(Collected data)
++++++++++++++++++++
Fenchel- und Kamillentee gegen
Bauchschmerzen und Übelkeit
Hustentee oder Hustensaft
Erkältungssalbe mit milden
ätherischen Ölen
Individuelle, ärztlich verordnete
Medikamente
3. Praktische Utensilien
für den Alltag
++++++++++++++++++++
• ACTIVITY: Copy every line of the items above, keeping each character, break, and spelling unchanged.

• EXERCISE RESPONSE:
Fenchel- und Kamillentee gegen
Bauchschmerzen und Übelkeit
Hustentee oder Hustensaft
Erkältungssalbe mit milden
ätherischen Ölen
Individuelle, ärztlich verordnete
Medikamente
3. Praktische Utensilien
für den Alltag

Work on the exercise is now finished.